▶ Selected passage:

-- Opening Marker --

MR. GIBSON: Mr. Chairman, I will be brief and mostly ask the Minister general questions because I enter any debate on health with some humility.
There's one topic on which I will pretend to speak as a bit of an expert; that is on the question of the danger of motorcycles. I want to congratulate the Minister on what he said yesterday about that, and endorse his point very strongly.
He brought out the point that people who ride motorcycles are about four times more likely than automobile drivers to be involved in accidents, and that those accidents are likely on the average to keep them in hospital longer.
Mr. Chairman, the accidents on motorcycles, generally, are particularly gruesome things, and particularly unfortunate because they generally happen to people who are younger and who have to go through the rest of their lives maimed in some way or another by the damage done by these particular machines.
MR. CHAIRMAN: Order! I would caution the Hon. Member, and just ask him when he's discussing a subject to relate it to the administrative responsibility of the Minister.
MR. GIBSON: Mr. Chairman, I am relating it precisely to remarks made by the Minister in opening this debate. In any event it's not a subject on which I propose to linger at great length, but I think it's important.
This is one of the jobs of a Minister of Health, to warn people of health dangers. This very clearly is that.
There's this great feeling of freedom, of being out in the open on these marvelous machines. It's fine in good weather; then you get into the bad weather — the heavy traffic, the rain, the poor visibility — and all of a sudden you're smack in some kind of an accident with no protection around you. It's that first six months. I don't know if your figures show this, Mr. Minister, through you, Mr. Chairman, it's that first six months....

-- Closing Marker --

▶ Directions:
Transcribe the debate excerpt above word for word, between "MR. GIBSON: Mr. Chairman, I will" and "in hospital longer.", inclusive.

▶ Supplied information:
-- Opening Marker --

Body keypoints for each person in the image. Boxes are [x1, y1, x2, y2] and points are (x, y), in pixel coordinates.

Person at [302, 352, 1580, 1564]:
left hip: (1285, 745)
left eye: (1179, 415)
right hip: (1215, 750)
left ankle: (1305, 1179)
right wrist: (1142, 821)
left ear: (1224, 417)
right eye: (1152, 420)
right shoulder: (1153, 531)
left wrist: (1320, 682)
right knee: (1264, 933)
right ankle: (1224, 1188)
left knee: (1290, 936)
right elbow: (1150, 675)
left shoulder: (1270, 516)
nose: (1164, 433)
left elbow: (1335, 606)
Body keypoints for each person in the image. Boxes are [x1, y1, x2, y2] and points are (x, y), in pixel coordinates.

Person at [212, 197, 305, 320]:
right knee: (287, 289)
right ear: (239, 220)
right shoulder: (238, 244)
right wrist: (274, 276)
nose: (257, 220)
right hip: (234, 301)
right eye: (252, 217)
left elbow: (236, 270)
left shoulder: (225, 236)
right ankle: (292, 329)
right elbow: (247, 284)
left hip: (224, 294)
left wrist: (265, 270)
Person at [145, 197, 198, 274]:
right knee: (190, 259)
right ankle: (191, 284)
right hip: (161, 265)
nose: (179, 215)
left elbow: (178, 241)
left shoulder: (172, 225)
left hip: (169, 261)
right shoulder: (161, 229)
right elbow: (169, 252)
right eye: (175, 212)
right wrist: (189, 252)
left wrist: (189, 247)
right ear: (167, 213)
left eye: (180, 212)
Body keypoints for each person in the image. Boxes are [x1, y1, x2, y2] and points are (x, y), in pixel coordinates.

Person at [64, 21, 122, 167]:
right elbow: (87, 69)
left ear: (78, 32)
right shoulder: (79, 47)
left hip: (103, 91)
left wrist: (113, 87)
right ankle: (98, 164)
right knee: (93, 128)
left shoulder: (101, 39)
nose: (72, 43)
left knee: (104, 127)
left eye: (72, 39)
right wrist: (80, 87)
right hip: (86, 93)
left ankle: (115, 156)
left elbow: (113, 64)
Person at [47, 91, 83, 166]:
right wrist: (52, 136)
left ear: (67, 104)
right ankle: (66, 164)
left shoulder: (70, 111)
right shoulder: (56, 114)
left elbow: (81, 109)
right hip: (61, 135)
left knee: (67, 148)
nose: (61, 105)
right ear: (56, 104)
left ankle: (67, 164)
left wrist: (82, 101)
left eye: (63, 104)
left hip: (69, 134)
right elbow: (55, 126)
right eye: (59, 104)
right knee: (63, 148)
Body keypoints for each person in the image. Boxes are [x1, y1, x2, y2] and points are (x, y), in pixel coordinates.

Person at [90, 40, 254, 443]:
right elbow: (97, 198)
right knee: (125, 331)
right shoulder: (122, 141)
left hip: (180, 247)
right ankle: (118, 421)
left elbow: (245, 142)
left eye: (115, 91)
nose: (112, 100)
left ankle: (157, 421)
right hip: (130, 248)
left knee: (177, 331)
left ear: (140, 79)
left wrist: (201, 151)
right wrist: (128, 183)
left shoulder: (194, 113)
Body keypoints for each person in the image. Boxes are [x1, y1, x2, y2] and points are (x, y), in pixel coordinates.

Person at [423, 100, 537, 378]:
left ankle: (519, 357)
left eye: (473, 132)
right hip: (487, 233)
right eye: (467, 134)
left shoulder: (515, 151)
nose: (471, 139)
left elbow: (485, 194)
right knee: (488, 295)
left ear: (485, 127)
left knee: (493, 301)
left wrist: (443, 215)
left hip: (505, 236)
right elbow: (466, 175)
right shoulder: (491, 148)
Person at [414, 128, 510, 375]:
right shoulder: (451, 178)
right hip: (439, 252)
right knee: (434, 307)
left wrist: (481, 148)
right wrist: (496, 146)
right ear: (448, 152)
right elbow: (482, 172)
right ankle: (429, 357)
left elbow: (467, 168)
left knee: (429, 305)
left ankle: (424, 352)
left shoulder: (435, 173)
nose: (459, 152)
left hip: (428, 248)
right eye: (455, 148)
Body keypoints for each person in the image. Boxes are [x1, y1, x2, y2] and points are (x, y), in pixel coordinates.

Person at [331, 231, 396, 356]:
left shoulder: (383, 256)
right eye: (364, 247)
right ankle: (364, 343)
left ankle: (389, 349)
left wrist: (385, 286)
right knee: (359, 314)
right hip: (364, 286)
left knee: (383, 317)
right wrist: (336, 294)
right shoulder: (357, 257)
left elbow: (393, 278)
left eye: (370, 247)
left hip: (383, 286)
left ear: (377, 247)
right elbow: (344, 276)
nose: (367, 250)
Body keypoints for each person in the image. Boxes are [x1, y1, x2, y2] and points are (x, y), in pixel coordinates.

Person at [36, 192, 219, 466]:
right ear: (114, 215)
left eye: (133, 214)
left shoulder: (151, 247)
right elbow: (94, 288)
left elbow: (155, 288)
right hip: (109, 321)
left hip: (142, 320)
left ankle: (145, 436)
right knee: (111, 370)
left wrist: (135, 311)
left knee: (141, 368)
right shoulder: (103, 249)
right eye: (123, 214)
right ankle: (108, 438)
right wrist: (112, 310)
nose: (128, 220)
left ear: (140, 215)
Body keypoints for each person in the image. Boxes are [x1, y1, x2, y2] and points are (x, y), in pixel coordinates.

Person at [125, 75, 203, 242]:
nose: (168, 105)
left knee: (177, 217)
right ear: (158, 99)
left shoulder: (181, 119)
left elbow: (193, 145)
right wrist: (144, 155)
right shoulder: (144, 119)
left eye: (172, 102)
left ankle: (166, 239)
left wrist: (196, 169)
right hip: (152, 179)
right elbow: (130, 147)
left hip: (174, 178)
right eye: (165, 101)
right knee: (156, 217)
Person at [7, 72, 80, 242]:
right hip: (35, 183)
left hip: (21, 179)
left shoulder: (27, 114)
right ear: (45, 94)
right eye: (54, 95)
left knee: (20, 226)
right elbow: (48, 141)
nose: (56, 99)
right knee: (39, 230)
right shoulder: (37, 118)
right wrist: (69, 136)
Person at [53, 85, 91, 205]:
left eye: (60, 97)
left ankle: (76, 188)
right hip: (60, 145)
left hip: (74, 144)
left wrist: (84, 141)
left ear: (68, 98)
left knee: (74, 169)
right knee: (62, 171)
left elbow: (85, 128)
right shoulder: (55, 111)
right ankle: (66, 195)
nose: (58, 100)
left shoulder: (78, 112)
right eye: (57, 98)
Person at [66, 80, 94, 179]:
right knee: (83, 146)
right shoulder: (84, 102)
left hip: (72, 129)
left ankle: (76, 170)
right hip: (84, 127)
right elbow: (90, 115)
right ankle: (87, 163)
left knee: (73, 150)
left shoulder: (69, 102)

-- Closing Marker --

▶ Task response:
MR. GIBSON: Mr. Chairman, I will be brief and mostly ask the Minister general questions because I enter any debate on health with some humility.
There's one topic on which I will pretend to speak as a bit of an expert; that is on the question of the danger of motorcycles. I want to congratulate the Minister on what he said yesterday about that, and endorse his point very strongly.
He brought out the point that people who ride motorcycles are about four times more likely than automobile drivers to be involved in accidents, and that those accidents are likely on the average to keep them in hospital longer.